You say I'm withdrawn in person. Why so reserved, when I seem so alive and full of wit in writing? You see, when I write, I'm without my body. There's a distance that is enough to separate in your mind what I write from my actual embodiment, i.e. your idea of me. Whereas in person, I'm forced into this body. I have to behave, meet expectations, fit the picture, and not only because of the (not so) tiny fact that I'm a woman, oh no. When we meet, you put everything what I say or do against a background of what you think of me, against the things I've said or done before. You might not hear what I say, or if you do, it might struck you as so shocking that you cry out "But this isn't like you."
In person, I'm a woman brought up in the '90s, a woman of 1.6 metres, a woman behind spectacles, a white middle class woman with a university degree, a teacher of English, and so on. This entails that I have to act like any one or all of these, which means I might have to hide and protect my real self.

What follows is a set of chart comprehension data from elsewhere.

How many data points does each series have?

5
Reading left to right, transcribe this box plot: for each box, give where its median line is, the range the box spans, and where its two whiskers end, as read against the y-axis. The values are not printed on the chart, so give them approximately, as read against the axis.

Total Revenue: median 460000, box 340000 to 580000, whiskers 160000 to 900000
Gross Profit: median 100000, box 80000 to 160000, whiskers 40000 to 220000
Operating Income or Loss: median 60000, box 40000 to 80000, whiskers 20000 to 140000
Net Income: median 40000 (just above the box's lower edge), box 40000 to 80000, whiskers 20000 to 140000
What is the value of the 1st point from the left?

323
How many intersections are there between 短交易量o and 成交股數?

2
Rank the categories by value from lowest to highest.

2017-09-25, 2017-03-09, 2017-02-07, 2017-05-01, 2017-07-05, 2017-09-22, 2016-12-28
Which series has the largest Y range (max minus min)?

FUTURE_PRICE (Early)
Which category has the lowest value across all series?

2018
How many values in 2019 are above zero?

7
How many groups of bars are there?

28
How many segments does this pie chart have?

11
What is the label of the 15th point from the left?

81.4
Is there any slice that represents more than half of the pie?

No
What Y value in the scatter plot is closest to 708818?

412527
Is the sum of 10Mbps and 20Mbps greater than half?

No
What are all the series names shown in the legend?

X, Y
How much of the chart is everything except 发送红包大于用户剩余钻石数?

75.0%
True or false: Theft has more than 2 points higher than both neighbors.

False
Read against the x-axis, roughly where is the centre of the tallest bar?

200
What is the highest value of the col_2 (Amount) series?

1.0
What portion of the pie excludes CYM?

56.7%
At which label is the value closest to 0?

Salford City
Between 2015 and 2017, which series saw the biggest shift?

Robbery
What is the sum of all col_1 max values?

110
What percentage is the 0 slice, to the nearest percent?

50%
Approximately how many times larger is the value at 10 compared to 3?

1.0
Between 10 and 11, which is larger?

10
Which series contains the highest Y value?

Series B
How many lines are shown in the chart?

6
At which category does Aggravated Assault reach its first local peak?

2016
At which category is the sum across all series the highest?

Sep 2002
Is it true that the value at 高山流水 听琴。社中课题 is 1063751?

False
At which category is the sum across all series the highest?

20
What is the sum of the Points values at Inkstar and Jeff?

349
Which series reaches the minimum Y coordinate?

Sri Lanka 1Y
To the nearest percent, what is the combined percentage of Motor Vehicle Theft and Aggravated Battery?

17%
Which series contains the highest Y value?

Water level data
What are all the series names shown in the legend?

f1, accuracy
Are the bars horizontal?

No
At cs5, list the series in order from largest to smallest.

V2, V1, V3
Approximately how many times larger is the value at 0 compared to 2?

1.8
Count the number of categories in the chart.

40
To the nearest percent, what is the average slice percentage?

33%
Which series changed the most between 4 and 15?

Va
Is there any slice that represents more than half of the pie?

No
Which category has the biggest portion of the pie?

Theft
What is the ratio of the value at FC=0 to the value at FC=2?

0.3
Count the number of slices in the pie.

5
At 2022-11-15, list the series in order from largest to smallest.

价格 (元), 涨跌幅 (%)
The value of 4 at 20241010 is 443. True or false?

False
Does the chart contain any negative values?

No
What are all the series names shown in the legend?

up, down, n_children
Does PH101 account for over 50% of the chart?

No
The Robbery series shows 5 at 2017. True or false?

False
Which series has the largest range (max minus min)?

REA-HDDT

I'll never be the sum of your experiences about me, nor the sum of the experiences of all the people who have ever met me. In fact, the more people you ask the less you'll know of me. Thus, you'll never know me as such.
Even for the couple of hours you think you possess, control, or know me, it is but the surface you can touch. The part of me that remains with you after we've met is no more lasting than the film of lipstick I leave on your face. You can wipe it off on the way home. And even if you don't, even if you don't wish to, it starts fading sooner than you'd think.
Writing is my freedom, so do not meet me to get to know me.
P.S. Remember Diane Keaton singing in First Wives' Club?